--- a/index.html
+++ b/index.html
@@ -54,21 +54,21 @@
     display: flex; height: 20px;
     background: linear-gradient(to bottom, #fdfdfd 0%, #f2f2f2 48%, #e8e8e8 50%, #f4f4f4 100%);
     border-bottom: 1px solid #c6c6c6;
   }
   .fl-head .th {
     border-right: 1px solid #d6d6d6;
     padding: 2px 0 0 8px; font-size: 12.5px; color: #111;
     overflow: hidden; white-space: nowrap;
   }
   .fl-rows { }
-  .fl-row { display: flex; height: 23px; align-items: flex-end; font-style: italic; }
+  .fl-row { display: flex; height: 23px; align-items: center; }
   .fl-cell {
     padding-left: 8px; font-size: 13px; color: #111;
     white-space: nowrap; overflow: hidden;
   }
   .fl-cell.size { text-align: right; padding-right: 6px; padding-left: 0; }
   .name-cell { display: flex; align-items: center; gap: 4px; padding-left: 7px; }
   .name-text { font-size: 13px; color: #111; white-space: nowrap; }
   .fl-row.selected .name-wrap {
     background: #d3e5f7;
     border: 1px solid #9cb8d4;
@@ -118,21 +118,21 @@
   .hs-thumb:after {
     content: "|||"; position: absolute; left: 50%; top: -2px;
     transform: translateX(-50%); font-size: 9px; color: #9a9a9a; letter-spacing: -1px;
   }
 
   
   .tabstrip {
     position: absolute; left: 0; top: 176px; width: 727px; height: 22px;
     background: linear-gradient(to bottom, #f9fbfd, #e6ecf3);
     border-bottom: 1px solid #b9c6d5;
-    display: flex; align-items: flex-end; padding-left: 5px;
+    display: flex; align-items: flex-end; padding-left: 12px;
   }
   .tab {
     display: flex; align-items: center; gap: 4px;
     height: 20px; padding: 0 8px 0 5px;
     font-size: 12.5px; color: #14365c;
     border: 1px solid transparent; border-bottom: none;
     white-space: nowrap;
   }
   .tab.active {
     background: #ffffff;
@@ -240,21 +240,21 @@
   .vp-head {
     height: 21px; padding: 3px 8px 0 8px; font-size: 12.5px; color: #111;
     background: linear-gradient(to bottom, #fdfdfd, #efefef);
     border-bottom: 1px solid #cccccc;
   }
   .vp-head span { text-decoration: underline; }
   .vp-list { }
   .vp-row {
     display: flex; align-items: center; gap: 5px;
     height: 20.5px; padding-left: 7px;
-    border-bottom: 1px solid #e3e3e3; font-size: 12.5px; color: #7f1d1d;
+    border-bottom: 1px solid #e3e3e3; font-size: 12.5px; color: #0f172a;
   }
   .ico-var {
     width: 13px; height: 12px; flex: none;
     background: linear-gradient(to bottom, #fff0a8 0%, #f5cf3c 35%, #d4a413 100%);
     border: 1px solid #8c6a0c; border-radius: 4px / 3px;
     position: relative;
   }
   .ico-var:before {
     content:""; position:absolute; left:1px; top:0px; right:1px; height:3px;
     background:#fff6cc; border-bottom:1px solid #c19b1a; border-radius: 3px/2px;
--
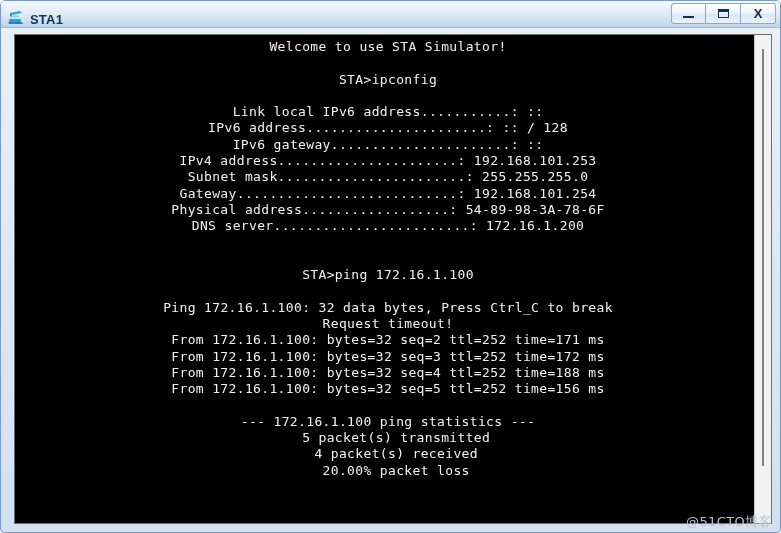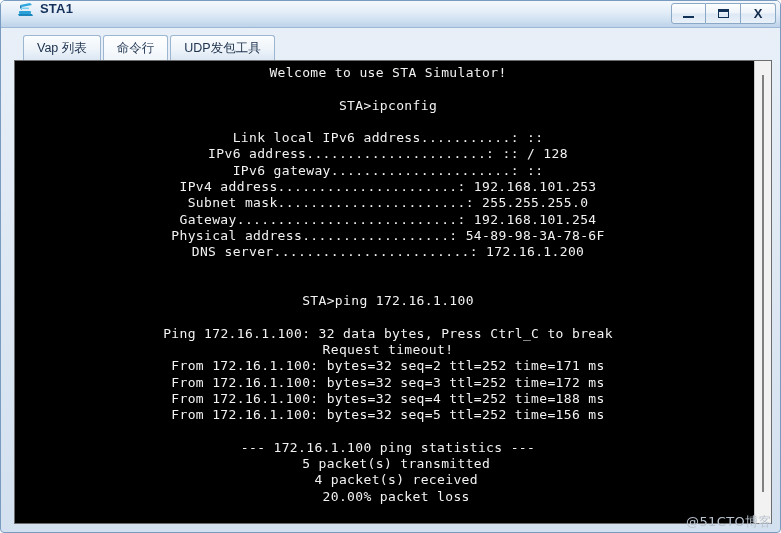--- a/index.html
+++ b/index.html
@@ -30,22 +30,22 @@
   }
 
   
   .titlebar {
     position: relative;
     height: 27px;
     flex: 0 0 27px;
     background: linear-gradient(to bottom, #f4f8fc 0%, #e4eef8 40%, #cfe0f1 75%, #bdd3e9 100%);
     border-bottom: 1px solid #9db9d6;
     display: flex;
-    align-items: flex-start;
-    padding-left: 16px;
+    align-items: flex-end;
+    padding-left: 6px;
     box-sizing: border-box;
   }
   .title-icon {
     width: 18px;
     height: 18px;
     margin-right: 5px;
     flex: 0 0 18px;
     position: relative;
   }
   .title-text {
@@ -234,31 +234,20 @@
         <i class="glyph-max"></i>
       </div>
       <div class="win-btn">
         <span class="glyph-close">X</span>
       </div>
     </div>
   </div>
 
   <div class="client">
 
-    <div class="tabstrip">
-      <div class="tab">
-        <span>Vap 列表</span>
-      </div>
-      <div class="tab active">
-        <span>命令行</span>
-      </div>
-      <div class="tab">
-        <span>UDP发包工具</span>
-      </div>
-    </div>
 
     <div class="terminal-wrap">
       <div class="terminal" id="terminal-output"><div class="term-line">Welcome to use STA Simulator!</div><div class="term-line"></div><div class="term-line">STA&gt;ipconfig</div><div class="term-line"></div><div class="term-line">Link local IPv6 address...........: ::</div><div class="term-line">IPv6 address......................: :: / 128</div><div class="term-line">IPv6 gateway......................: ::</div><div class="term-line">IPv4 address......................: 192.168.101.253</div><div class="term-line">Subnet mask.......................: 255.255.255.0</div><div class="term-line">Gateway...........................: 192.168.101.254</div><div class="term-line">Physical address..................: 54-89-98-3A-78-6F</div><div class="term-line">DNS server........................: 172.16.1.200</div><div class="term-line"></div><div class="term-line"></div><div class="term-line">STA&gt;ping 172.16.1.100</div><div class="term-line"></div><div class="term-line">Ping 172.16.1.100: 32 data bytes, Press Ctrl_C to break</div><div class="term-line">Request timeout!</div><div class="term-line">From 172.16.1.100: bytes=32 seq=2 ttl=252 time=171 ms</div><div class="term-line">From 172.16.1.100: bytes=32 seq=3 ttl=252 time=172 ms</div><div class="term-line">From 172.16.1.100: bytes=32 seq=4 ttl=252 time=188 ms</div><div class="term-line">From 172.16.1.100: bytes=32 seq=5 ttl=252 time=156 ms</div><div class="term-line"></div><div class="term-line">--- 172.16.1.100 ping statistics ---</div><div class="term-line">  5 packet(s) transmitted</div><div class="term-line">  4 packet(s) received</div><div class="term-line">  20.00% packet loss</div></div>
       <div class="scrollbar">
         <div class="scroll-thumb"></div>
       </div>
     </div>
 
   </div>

- [To do]: Look through the data above and report every line in which "font" appears.

- [Answer section]:
     padding: 2px 0 0 8px; font-size: 12.5px; color: #111;
-  .fl-row { display: flex; height: 23px; align-items: flex-end; font-style: italic; }
     padding-left: 8px; font-size: 13px; color: #111;
   .name-text { font-size: 13px; color: #111; white-space: nowrap; }
     transform: translateX(-50%); font-size: 9px; color: #9a9a9a; letter-spacing: -1px;
     font-size: 12.5px; color: #14365c;
     height: 21px; padding: 3px 8px 0 8px; font-size: 12.5px; color: #111;
-    border-bottom: 1px solid #e3e3e3; font-size: 12.5px; color: #7f1d1d;
+    border-bottom: 1px solid #e3e3e3; font-size: 12.5px; color: #0f172a;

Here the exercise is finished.